When the Yankton teens, the Gilmores and others brought those concerns back to Yankton, the entrepreneurial nonprofit Onward Yankton volunteered to start a fund drive for food supplies. An online Go Fund Me page was created on Onward’s Facebook page. Local media spread the word, and within days people from near and far had donated over $7,000. Donations are still coming.

Lisa Ryken, chief volunteer at Yankton’s Toys for Tots, heard about the efforts and called to say that her organization had some surplus toys. She packed dolls, footballs, trucks and games for White Swan even as she and her team were still wrapping gifts for Yankton families.

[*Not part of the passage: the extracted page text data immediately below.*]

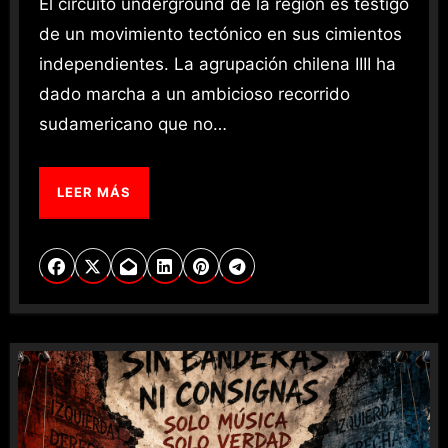
El circuito underground de la región es testigo
de un movimiento tectónico en sus cimientos
independientes. La agrupación chilena IIII ha
dado marcha a un ambicioso recorrido
sudamericano que no…
LEER MÁS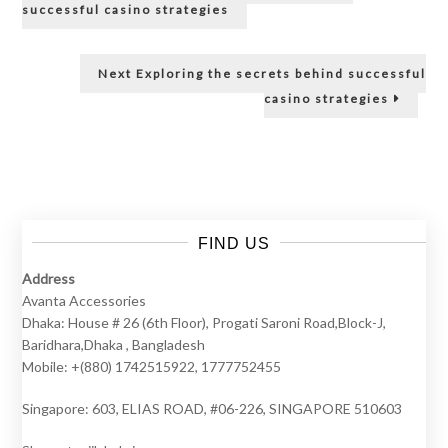
Street
navigation
successful casino strategies
kumarh
kurtar
mücad
Next
Next
Exploring the secrets behind successful
kaybett
post:
G3
casino strategies
Newsw
FIND US
Address
Avanta Accessories
Dhaka: House # 26 (6th Floor), Progati Saroni Road,Block-J,
Baridhara,Dhaka , Bangladesh
Mobile: +(880) 1742515922, 1777752455
Singapore: 603, ELIAS ROAD, #06-226, SINGAPORE 510603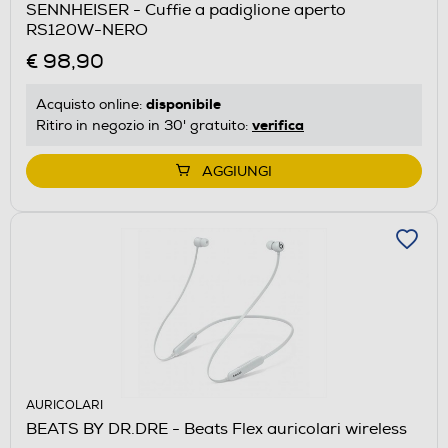
SENNHEISER - Cuffie a padiglione aperto
RS120W-NERO
€ 98,90
disponibile
Acquisto online:
verifica
Ritiro in negozio in 30' gratuito:
AGGIUNGI
AURICOLARI
BEATS BY DR.DRE - Beats Flex auricolari wireless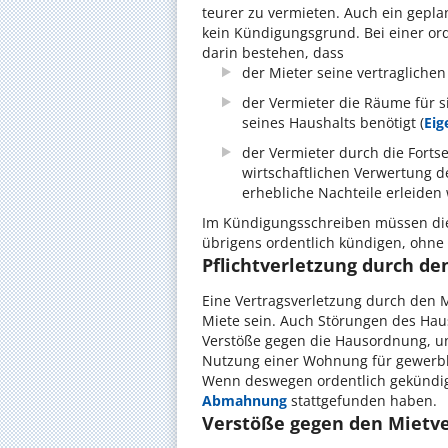
teurer zu vermieten. Auch ein gepl
kein Kündigungsgrund. Bei einer o
darin bestehen, dass
der Mieter seine vertraglichen 
der Vermieter die Räume für s
seines Haushalts benötigt (
Eig
der Vermieter durch die Fort
wirtschaftlichen Verwertung 
erhebliche Nachteile erleiden
Im Kündigungsschreiben müssen di
übrigens ordentlich kündigen, ohn
Pflichtverletzung durch den
Eine Vertragsverletzung durch den M
Miete sein. Auch Störungen des Hau
Verstöße gegen die Hausordnung, un
Nutzung einer Wohnung für gewerbl
Wenn deswegen ordentlich gekündigt
Abmahnung
stattgefunden haben.
Verstöße gegen den Mietve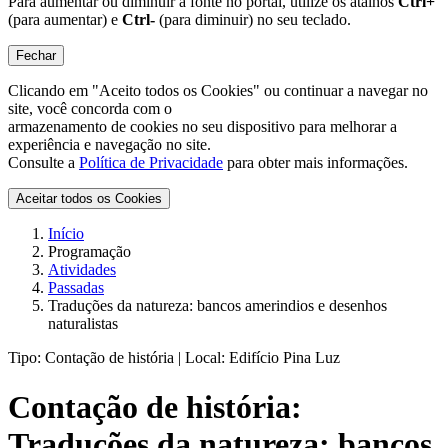
Para aumentar ou diminuir a fonte no portal, utilize os atalhos
Ctrl+
(para aumentar) e
Ctrl-
(para diminuir) no seu teclado.
Fechar
Clicando em "Aceito todos os Cookies" ou continuar a navegar no
site, você concorda com o
armazenamento de cookies no seu dispositivo para melhorar a
experiência e navegação no site.
Consulte a
Política de Privacidade
para obter mais informações.
Aceitar todos os Cookies
Início
Programação
Atividades
Passadas
Traduções da natureza: bancos amerindios e desenhos
naturalistas
Tipo:
Contação de história |
Local:
Edifício Pina Luz
Contação de história:
Traduções da natureza: bancos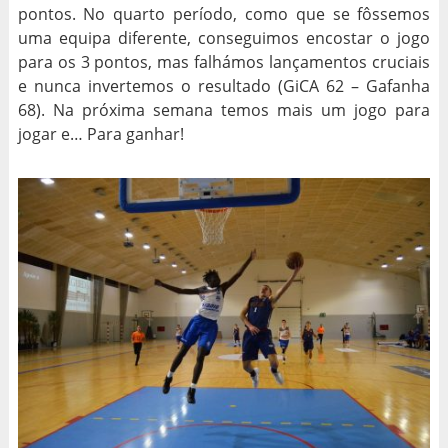
pontos. No quarto período, como que se fôssemos
uma equipa diferente, conseguimos encostar o jogo
para os 3 pontos, mas falhámos lançamentos cruciais
e nunca invertemos o resultado (GiCA 62 – Gafanha
68). Na próxima semana temos mais um jogo para
jogar e… Para ganhar!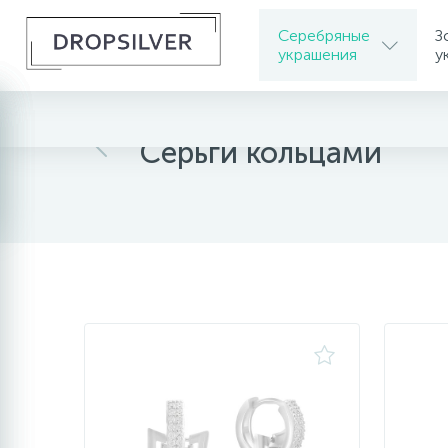
Серебряные
З
украшения
у
Главная
Серебряные украшения
Серебрян
Серьги кольцами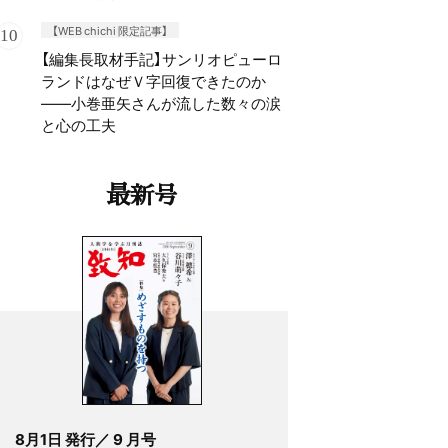
【WEB chichi 限定記事】
【編集長取材手記】サンリオピューロ
ランドはなぜＶ字回復できたのか
——小巻亜矢さんが流した数々の涙
と心の工夫
最新号
8月1日 発行／ 9 月号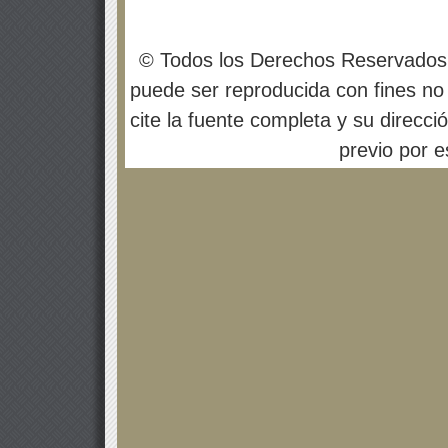
© Todos los Derechos Reservados
puede ser reproducida con fines no 
cite la fuente completa y su direcci
previo por es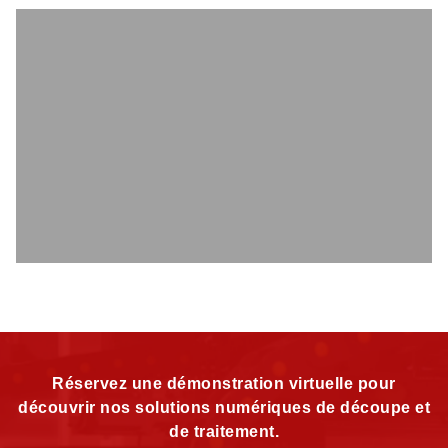
Réservez une démonstration virtuelle pour
découvrir nos solutions numériques de découpe et
de traitement.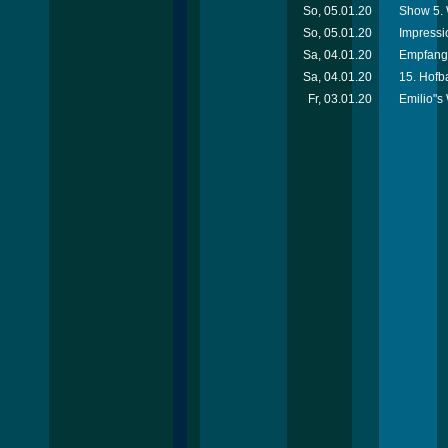
So, 05.01.20
Show 5. 
So, 05.01.20
Impressi
Sa, 04.01.20
Empfang 
Sa, 04.01.20
15. Hofba
Fr, 03.01.20
Emilio"s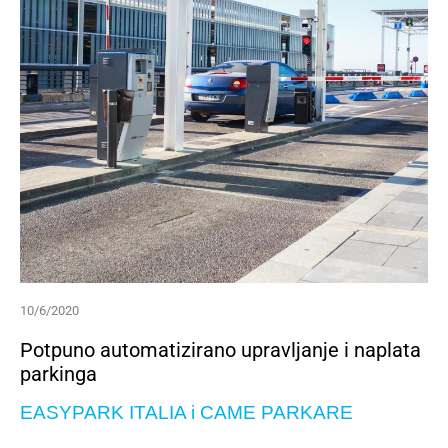
10/6/2020
Potpuno automatizirano upravljanje i naplata
parkinga
EASYPARK ITALIA i CAME PARKARE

Last Saturday, the Humanitarian Club members and other Yankton residents traveled to White Swan with the toys, other donated supplies and grocery funds. Then they spent the morning helping Saunsoci and others sack candy and peanuts as gifts for area families. After completing nearly a thousand sacks, the teens took a break and shot baskets in the White Swan community center gym, where Sansoci has been running a food kitchen for weeks. 

Saunsoci, wearing a Santa Claus apron, watched the Yankton youth playing basketball and smiled.

“You saved our Christmas,” she said quietly. 

No one knows what the New Year holds for White Swan. The houses are flood-damaged and moldy. Roads and other infrastructure are deteriorating from the flood waters and high ground water. Another wet spring would be a devastating blow.

But this week, the children are enjoying gifts and hearty meals and their parents and grandparents many find some peace in knowing that — thanks to a sequence of events that began with students in Yankton — they are not forgotten.


Eunice Penton and other White Swan residents have been busy sorting and wrapping toys delivered for the children of the community.